• _ACTIVITY_: If a line of the data below holds the word "should", list it.

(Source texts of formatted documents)

= Beginning of Section =

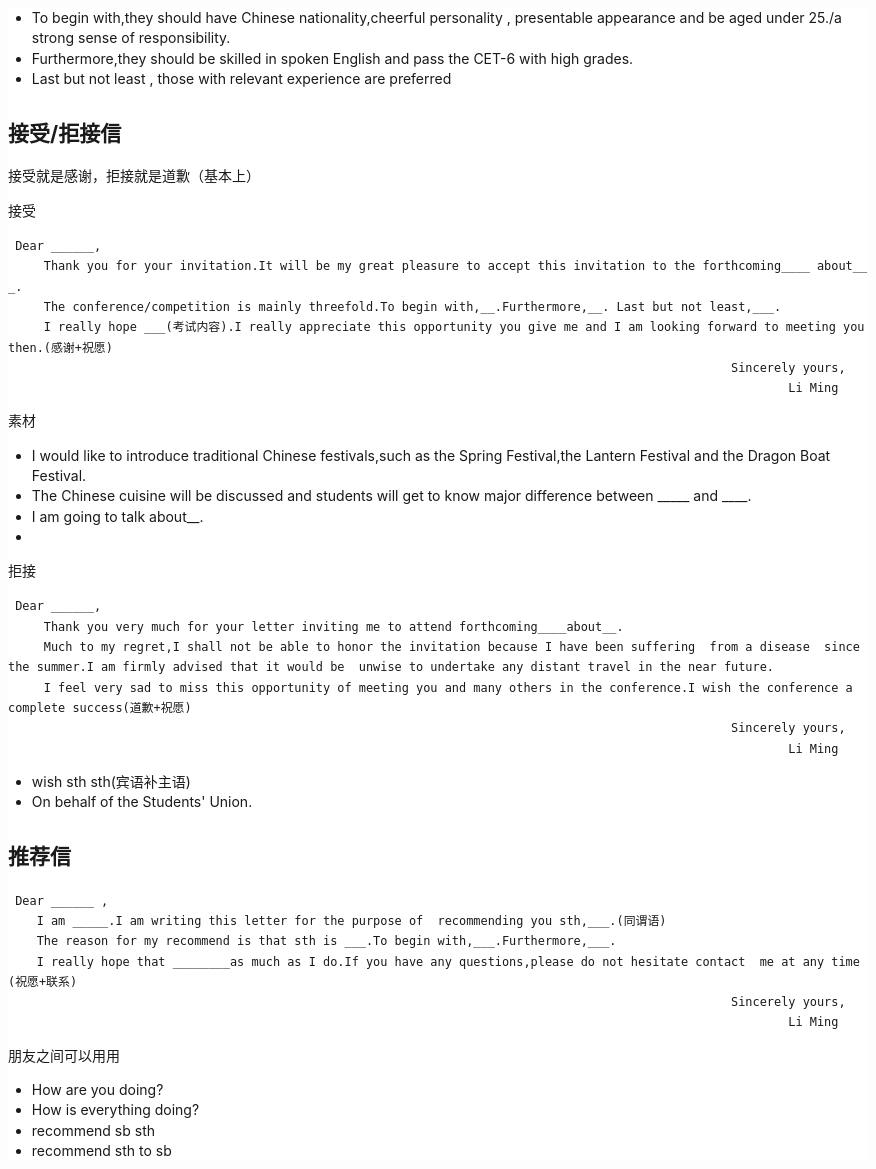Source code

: - To begin with,they should have Chinese nationality,cheerful personality , presentable appearance and be aged under 25./a strong sense of responsibility.
- Furthermore,they should be skilled in spoken English  and pass the CET-6 with high grades.
- Last but not least , those with relevant experience are preferred
## 接受/拒接信
接受就是感谢，拒接就是道歉（基本上）

接受
```
 Dear ______,
     Thank you for your invitation.It will be my great pleasure to accept this invitation to the forthcoming____ about___.
     The conference/competition is mainly threefold.To begin with,__.Furthermore,__. Last but not least,___.
     I really hope ___(考试内容).I really appreciate this opportunity you give me and I am looking forward to meeting you then.(感谢+祝愿)
                                                                                                     Sincerely yours,
                                                                                                             Li Ming 
```
素材
- I would like to introduce traditional Chinese festivals,such as the Spring Festival,the Lantern Festival and the Dragon Boat Festival.
- The Chinese cuisine will be discussed and students will get to know major difference between _____ and ____.
- I am going to talk about__.
- 
拒接
```
 Dear ______,
     Thank you very much for your letter inviting me to attend forthcoming____about__.
     Much to my regret,I shall not be able to honor the invitation because I have been suffering  from a disease  since the summer.I am firmly advised that it would be  unwise to undertake any distant travel in the near future.
     I feel very sad to miss this opportunity of meeting you and many others in the conference.I wish the conference a  complete success(道歉+祝愿)
                                                                                                     Sincerely yours,
                                                                                                             Li Ming 
```
- wish sth sth(宾语补主语)
- On behalf of the Students' Union.
## 推荐信

```
 Dear ______ ,
    I am _____.I am writing this letter for the purpose of  recommending you sth,___.(同谓语)
    The reason for my recommend is that sth is ___.To begin with,___.Furthermore,___.
    I really hope that ________as much as I do.If you have any questions,please do not hesitate contact  me at any time(祝愿+联系)
                                                                                                     Sincerely yours,
                                                                                                             Li Ming 
```
朋友之间可以用用
- How are you doing?
- How is everything doing?
- recommend sb sth
- recommend sth to sb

= End of Section =

• _ANSWER TO THIS PROBLEM_:
: - To begin with,they should have Chinese nationality,cheerful personality , presentable appearance and be aged under 25./a strong sense of responsibility.
- Furthermore,they should be skilled in spoken English  and pass the CET-6 with high grades.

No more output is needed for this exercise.